La Polizia del Nepal ha indicato che i corpi senza vita localizzati dai team di ricerca e soccorso ammontano ad almeno 162, distribuiti in sette distretti. La maggior parte delle vittime, 64, si concentra a Chitwan, situato più a sud del paese. Il disastro ha inoltre provocato interruzioni nelle comunicazioni in numerose aree, il che complica notevolmente le operazioni di soccorso.
Secondo l'ultimo bilancio diffuso dal corpo di polizia, almeno 41 persone ferite continuano a ricevere assistenza medica in vari ospedali nepalese.
L'Autorità Nazionale per la Gestione e Riduzione del Rischio di Disastri, citando le autorità turistiche, ha informato che ci sono 579 viaggiatori di cui si ignora la posizione nelle zone colpite, tra cui 466 stranieri e 113 cittadini nepalese.
In precedenza, la Giunta del Turismo del Nepal aveva segnalato ai media locali che circa 400 turisti, tutti pellegrini diretti al monte Kailash, in Tibet, risultavano dispersi a causa della mancanza di comunicazione mentre le inondazioni continuano a progredire.

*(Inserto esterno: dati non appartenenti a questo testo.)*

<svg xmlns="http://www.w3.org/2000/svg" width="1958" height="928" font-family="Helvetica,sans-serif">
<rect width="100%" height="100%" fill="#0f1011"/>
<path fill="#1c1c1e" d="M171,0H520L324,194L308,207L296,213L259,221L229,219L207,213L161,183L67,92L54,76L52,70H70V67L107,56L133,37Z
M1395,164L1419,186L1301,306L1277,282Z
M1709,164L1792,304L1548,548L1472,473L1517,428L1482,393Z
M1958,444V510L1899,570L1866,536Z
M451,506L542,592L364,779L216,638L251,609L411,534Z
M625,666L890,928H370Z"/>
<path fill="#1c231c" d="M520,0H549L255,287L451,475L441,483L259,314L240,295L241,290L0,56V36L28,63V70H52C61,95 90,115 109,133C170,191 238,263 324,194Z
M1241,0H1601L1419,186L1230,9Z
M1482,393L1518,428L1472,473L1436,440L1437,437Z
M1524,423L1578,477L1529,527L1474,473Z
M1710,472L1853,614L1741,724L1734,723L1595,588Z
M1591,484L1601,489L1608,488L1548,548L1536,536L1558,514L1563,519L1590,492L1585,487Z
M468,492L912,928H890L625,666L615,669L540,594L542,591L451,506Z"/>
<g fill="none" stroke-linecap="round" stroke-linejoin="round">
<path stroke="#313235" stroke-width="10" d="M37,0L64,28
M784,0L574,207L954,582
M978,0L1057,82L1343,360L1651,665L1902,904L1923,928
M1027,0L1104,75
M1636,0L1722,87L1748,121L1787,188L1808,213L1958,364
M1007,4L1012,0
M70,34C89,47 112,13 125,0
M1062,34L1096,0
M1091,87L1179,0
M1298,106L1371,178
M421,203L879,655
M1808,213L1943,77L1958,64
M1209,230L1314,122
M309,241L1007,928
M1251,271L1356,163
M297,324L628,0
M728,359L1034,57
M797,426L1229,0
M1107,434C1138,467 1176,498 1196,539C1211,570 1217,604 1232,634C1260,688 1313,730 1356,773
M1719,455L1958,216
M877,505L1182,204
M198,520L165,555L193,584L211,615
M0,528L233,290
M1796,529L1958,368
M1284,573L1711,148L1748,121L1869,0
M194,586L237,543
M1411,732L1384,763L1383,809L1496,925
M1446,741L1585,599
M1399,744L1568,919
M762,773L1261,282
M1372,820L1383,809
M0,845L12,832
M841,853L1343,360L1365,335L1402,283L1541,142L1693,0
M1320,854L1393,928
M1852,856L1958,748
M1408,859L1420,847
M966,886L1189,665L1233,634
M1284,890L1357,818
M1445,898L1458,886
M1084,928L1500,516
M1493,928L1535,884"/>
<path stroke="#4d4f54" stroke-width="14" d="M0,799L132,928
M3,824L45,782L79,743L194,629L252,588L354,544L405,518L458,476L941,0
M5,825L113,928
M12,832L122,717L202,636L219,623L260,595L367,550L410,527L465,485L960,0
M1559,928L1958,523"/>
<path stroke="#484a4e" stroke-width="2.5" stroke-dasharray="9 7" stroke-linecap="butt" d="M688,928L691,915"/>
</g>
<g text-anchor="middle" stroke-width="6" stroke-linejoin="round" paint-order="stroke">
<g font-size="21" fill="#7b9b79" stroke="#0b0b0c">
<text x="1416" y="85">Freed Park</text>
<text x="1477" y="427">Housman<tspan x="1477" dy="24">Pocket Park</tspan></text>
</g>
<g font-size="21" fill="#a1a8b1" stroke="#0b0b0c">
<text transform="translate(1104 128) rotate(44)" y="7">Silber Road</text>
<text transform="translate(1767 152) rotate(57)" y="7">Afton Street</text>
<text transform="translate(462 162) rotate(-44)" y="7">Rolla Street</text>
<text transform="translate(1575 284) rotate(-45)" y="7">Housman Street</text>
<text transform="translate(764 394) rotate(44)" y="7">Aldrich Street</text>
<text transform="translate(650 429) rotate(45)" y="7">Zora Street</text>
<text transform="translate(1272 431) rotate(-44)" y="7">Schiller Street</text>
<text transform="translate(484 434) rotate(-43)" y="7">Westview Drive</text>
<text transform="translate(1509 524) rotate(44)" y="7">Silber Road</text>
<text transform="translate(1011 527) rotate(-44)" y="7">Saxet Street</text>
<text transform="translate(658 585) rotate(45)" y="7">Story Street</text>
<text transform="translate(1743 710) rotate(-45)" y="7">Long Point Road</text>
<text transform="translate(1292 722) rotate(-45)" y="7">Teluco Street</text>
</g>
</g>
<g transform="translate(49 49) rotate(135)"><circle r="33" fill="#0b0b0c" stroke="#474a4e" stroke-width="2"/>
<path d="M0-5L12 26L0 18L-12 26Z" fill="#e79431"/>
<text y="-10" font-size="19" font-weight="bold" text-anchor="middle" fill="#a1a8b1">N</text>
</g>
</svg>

Questa mattina, il primo ministro nepalese, Balendra Shah, ha comunicato sui social media che il suo governo ha rinforzato "fin dalle prime ore" le operazioni di ricerca, soccorso e assistenza umanitaria nelle aree colpite. Tra le misure adottate figura il dispiegamento di elicotteri dell'Esercito del Nepal e di compagnie private, oltre a unità terrestri specializzate.
"Per aiutare i cittadini in situazione di rischio, l'esercito nepalese ha consegnato ieri sera forniture di aiuto umanitario, tra cui alimenti di base, tende e medicinali", ha specificato Shah.
Le autorità hanno inoltre esortato i turisti a mantenere la calma, a rimanere informati in ogni momento e a seguire rigorosamente le indicazioni ufficiali di sicurezza emesse dalle istituzioni competenti.